Question

A function $y=f\left(x\right)$ satisfying the differential equation $\frac{dy}{dx}.\sin x-y\cos x+\frac{{\sin }^{2}x}{x^2}=0$ such that $y\to 0$ as $x\to \infty$ then the correct statement which is correct is

• A. $\underset{x\to 0}{lim}itf\left(x\right)=1$
• B. $\underset{0}{\overset{\pi /2}{\int }}f\left(x\right)dx$ is less than $\frac{\pi }{2}$
• C. $\underset{0}{\overset{\pi /2}{\int }}f\left(x\right)dx$ is greater than unity
• D. $f\left(x\right)$ is an odd function

Answer 1

Answer: (B)

$\underset{0}{\overset{\pi /2}{\int }}f\left(x\right)dx$ is less than $\frac{\pi }{2}$

$\frac{dy}{dx}-y\cot x=\frac{-\sin x}{x^2}$ {dividing by $\sin x$)
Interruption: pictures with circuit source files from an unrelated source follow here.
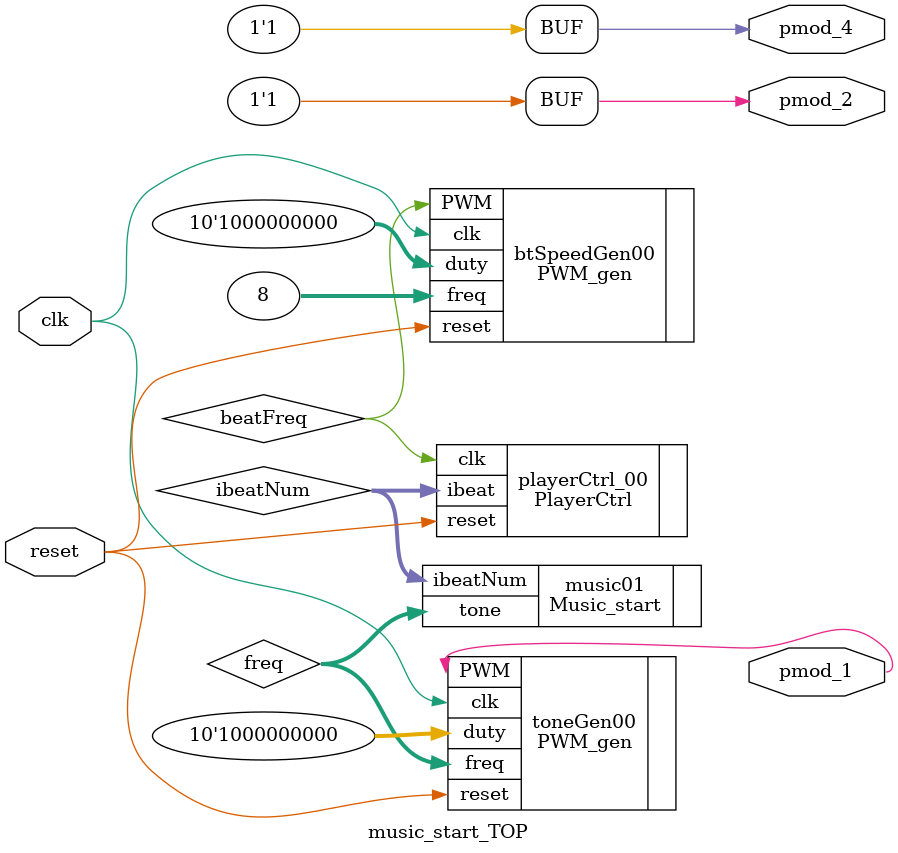
<source format=v>

module music_start_TOP (
	input clk,
	input reset,
	output pmod_1,
	output pmod_2,
	output pmod_4
);
parameter BEAT_FREQ = 32'd8;	//one beat=0.125sec
parameter DUTY_BEST = 10'd512;	//duty cycle=50%

wire [31:0] freq;
wire [7:0] ibeatNum;
wire beatFreq;

assign pmod_2 = 1'd1;	//no gain(6dB)
assign pmod_4 = 1'd1;	//turn-on

//Generate beat speed
PWM_gen btSpeedGen00 ( .clk(clk), 
					 .reset(reset),
					 .freq(BEAT_FREQ),
					 .duty(DUTY_BEST), 
					 .PWM(beatFreq)
);
	
//manipulate beat
PlayerCtrl playerCtrl_00 ( .clk(beatFreq),
						   .reset(reset),
						   .ibeat(ibeatNum)
);	
	
//Generate variant freq. of tones
Music_start music01 ( .ibeatNum(ibeatNum),
				.tone(freq)
);

// Generate particular freq. signal
PWM_gen toneGen00 ( .clk(clk), 
				  .reset(reset), 
				  .freq(freq),
				  .duty(DUTY_BEST), 
				  .PWM(pmod_1)
);
endmodule
</source>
Integral function (IF)$=e^{\int -\cot xdx}=e^{-\log \sin x}=\frac{1}{\sin x}$

Multiplying by $\frac{1}{\sin x}$, we get

$\frac{1}{\sin x}\times \frac{dy}{dx}-y\frac{\cos x}{{\sin }^{2}x}=\frac{-1}{x^2}$

$d\left(\frac{1}{\sin x}y\right)=\frac{-1}{x^2}dx$

now, integrate, we get...

$\frac{y}{\sin x}=\frac{1}{x}+C$

$y=\frac{\sin x}{x}+c\sin x$

Now applying condition, ${lim}_{x\to \infty }y=0,$ we get $C=0$

So, $y=f\left(x\right)=\frac{\sin x}{x}$

Since, $y$ is even function,

${\int }_0^{\frac{\pi }{2}}y=\frac{1}{2}{\int }_0^{\pi }\frac{\sin x}{x}=I$ (Let)

On calculating, we found that once,

$\frac{\sin x}{x}<1,x\in R,I<\frac{\pi }{2}$